Hence we deduce (by Zariski's main theorem) that $\phi^*:A[Y] \rightarrow A[X]$ is quasi-finite if and only if there exists an affine $k$-scheme $Z$ and a factorization $\phi^* = i^*\cdot p^*$ such that $p^*:A[Y] \rightarrow A[Z]$ is a finite morphism and $i^*:A[Z] \rightarrow A[X]$ is an étale epimorphism of $k$-algebras. Now étale can be characterized as formally étale and (in case of finitely generated $k$-algebras) of finite type. For characterizing epimorphisms of rings you may be interested in the following MO question.

For your second question it suffices to assume (in addition to $\mathrm{dim}(X) = \mathrm{dim}(Y)$) that $\phi:X\rightarrow Y$ is flat. By flatness all fibers have the same dimension. Moreover, flat morphism locally of finite presentation are open, thus $\phi$ is dominant and hence the generic fiber of $\phi$ is finite. Hence all fibers are finite and $\phi$ is quasi-finite (clearly it is of finite type).
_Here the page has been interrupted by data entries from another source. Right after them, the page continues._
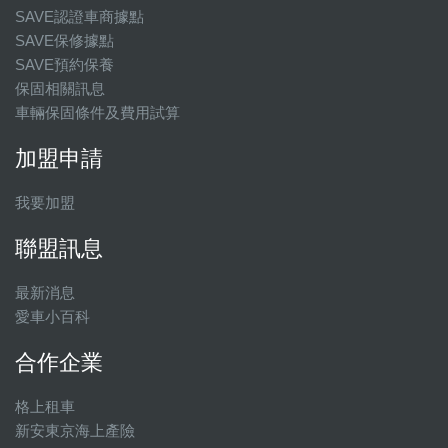
SAVE認證車商據點
SAVE保修據點
SAVE預約保養
保固相關訊息
車輛保固條件及費用試算
加盟申請
我要加盟
聯盟訊息
最新消息
愛車小百科
合作企業
格上租車
新安東京海上產險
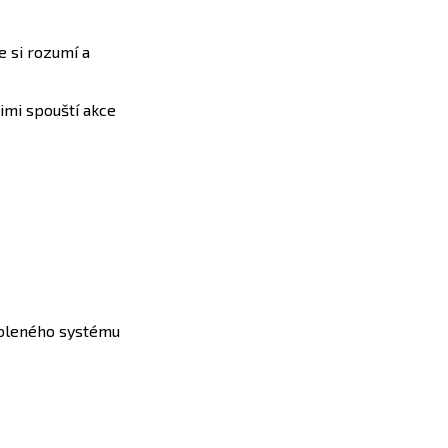
e si rozumí a
imi spouští akce
voleného systému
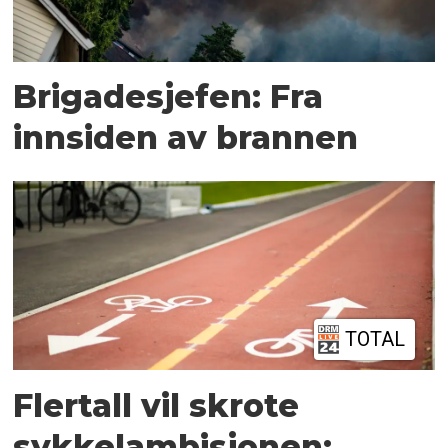
Brigadesjefen: Fra
innsiden av brannen
TOTAL
Flertall vil skrote
sykkelambisjonen:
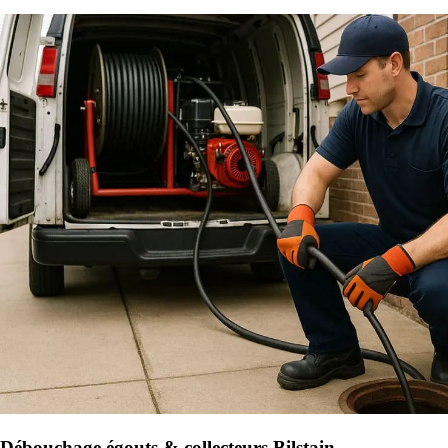
Débouchage égouts & collecteurs Bilstain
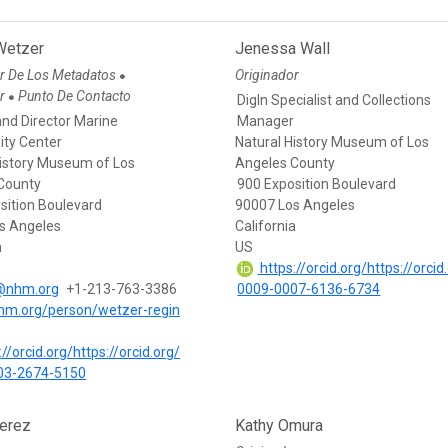
Wetzer
Jenessa Wall
r De Los Metadatos
Originador
●
or
Punto De Contacto
●
DigIn Specialist and Collections
and Director Marine
Manager
ity Center
Natural History Museum of Los
History Museum of Los
Angeles County
County
900 Exposition Boulevard
sition Boulevard
90007 Los Angeles
s Angeles
California
a
US
https://orcid.org/https://orcid
@nhm.org
+1-213-763-3386
0009-0007-6136-6734
nhm.org/person/wetzer-regin
//orcid.org/https://orcid.org/
03-2674-5150
erez
Kathy Omura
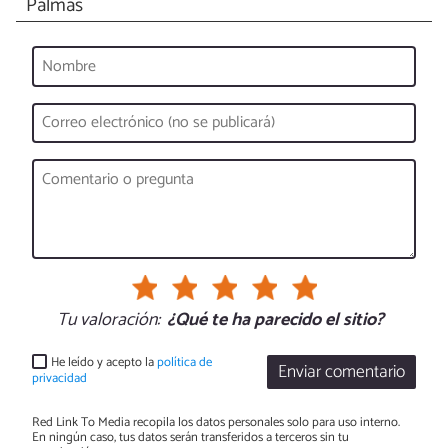
Palmas
Tu valoración:
¿Qué te ha parecido el sitio?
He leído y acepto la
política de
Enviar comentario
privacidad
Red Link To Media recopila los datos personales solo para uso interno.
En ningún caso, tus datos serán transferidos a terceros sin tu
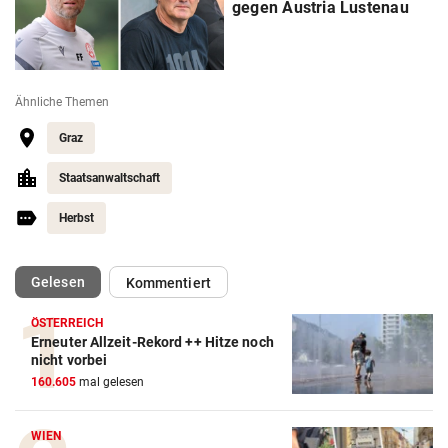
gegen Austria Lustenau
Ähnliche Themen
Graz
Staatsanwaltschaft
Herbst
(ausgewählt)
Gelesen
Kommentiert
ÖSTERREICH
Erneuter Allzeit-Rekord ++ Hitze noch
nicht vorbei
160.605
mal gelesen
WIEN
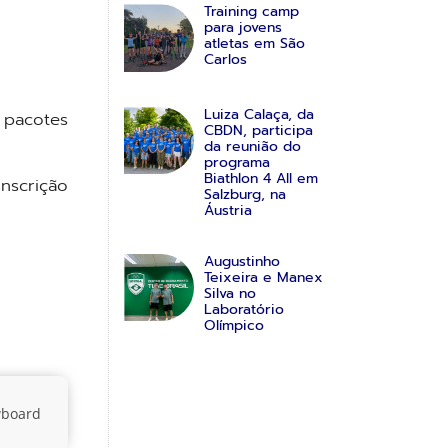
Training camp
para jovens
atletas em São
Carlos
Luiza Calaça, da
 pacotes
CBDN, participa
da reunião do
programa
Biathlon 4 All em
nscrição
Salzburg, na
Áustria
Augustinho
Teixeira e Manex
Silva no
Laboratório
Olímpico
board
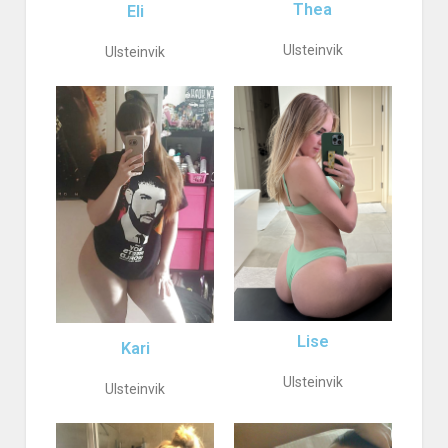
Thea
Eli
Ulsteinvik
Ulsteinvik
Lise
Kari
Ulsteinvik
Ulsteinvik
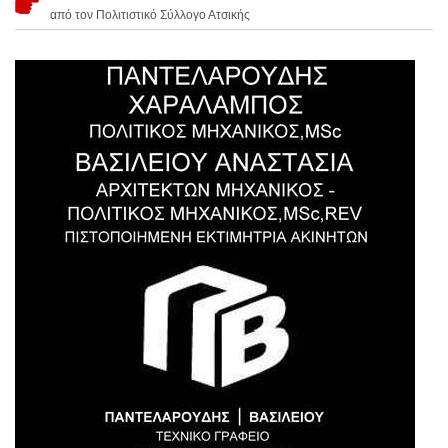
από τον Πολιτιστικό Σύλλογο Ατσικής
Moreover, if $\phi:X\rightarrow Y$ is a dominant morphism of varieties such that $\mathrm{dim}(X) = \mathrm{dim}(Y)$, then there exists open dense subset $V\subseteq Y$ such that $\phi^{-1}(V)\rightarrow V$ is finite, but in general not all fibers are finite as it was pointed by R. van Dobben de Bruyn in the comments.